Dubrovnik is a city that has existed since ancient times with a rich cultural heritage and unique Mediterranean flair. Its qualities are the favourable climate, the well-preserved cultural and historical heritage and the attractiveness of its surroundings.
The Brioni Archipelago is a combination of touristic models, created on the basis of purely private initiative as well as public investment. Since its foundation in 2007, the Croatian Museum of Tourism has collected all material related to the history of tourism, and its collections now include more than 7000 exhibits. Among them there is also extensive material about Brioni.
Ljiljana Tadić Komadina
Artists on Brioni: Hugo Charlemont
In the period from 1906 to 1912 Kupelwieser’s highly esteemed friend, the prominent Austrian painter Hugo Charlemont (Jamnitz, 18.3.1850 – Vienna, 18.4.1939), lived on the Brioni Islands. In addition to several aspects, the artist’s visual work also bears witness to Brioni’s cultural history. As a master, he soon became one of the most important promoters of the cultural-historical tradition of the islands, and his work boosted their development.
Hugo Charlemont comes from an artistic family that recognized and supported his talent for painting during his childhood. Although trained in the spirit of historicism, his painterly expression of the landscape reveals modern tendencies that emerged under the influence of young European artists. He took part in major exhibitions in Vienna, Berlin and Munich.
It is estimated that the master painted some 150 works, depicting almost the entire history of Brioni, from the splendour of antiquity to the cultivation of the islands at the beginning of the 20th century. In some works, the typical techniques of his period were used to capture light effects and impressions of natural phenomena and the atmosphere. These were made accessible to the Viennese public in the Oktogon Gallery, Josef M. Olbrich’s House of Art, and in 1908 he showed about seventy watercolours, temperas and oil paintings with the same motifs in Dresden.
Charlemont’s Brioni phase was very important for the understanding and valorisation of the cultural-historical heritage. It is also a testimony to the development of a malaria-contaminated archipelago into an elite seaside resort.

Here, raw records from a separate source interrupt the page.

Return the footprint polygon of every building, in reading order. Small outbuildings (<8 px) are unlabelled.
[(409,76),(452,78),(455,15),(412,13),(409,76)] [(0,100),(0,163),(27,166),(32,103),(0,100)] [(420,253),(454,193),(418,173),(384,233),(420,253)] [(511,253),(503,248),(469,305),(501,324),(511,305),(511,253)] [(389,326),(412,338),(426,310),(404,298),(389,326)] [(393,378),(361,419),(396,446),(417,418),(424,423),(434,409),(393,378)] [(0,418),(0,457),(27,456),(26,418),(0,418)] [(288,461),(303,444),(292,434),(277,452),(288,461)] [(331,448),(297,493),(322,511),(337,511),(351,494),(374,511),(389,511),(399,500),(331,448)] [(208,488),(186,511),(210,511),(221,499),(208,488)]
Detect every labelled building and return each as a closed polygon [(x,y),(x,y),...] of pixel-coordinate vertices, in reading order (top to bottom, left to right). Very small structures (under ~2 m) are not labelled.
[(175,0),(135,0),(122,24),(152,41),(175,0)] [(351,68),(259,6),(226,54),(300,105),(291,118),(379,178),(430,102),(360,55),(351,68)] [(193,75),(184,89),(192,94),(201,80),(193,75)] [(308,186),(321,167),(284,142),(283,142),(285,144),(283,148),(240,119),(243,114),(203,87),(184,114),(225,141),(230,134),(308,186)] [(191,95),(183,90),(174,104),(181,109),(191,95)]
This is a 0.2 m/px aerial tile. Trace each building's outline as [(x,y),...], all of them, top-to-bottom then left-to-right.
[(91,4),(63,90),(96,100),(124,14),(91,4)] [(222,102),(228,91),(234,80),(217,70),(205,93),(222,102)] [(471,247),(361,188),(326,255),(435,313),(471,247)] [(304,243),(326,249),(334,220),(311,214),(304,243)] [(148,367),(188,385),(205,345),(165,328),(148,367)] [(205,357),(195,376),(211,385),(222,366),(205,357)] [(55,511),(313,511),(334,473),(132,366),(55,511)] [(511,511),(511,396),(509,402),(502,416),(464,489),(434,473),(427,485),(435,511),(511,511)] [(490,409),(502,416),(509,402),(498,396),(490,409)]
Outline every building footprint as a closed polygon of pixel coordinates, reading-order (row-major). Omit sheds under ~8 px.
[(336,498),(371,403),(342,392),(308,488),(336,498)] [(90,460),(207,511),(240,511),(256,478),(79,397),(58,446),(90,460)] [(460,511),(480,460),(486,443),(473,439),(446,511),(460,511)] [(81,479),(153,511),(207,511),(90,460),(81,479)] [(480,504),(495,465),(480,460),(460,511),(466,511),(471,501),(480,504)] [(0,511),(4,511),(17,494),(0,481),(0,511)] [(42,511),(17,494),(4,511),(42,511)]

David Orlović, M.A.; Benjamin Kostešić; Dipl. Ing. Arch., Livio Nefat; Dipl. Ing. El., Ivan Skol
Value of Kupelwieser’s visions for development from today’s point of view using the railway line to Medulin as an example
Between 1907 and 1910, Paul Kupelwieser, the then owner of the Brioni archipelago, bought many plots of land in the Medulin Bay. After Brioni, Medulin also began to distinguish itself as a seaside resort. The deep bay of Medulin seemed especially suited to Kupelwieser for the construction of a trading port. The Austro-Hungarian authorities supported the idea of a fast connection (passenger, postal and express) between Istria and the coastal towns of Dalmatia. In order to reduce the pressure on the commercial port of Pula, which had become too small in the meantime, the port of Medulin was to be expanded and connected to the route of the Istrian State Railway by a normal railway line. Thus, in addition to the existing one from Kanfanar to Rovinj, another branch of the Istrian State Railway should have been built. But now the military authorities in Pula interfered and wanted to use this railway line for defence purposes of the city of Pula. The death blow for any further development of a port in the bay of Medulin was given by the beginning of the First World War in the summer of 1914. Later authorities no longer dealt with these ideas.
The work deals with Kupelwieser’s idea of transforming Medulin into a commercial port with a railway connection, its visionary significance and the hindering (or socio-political) circumstances that prevented its realization.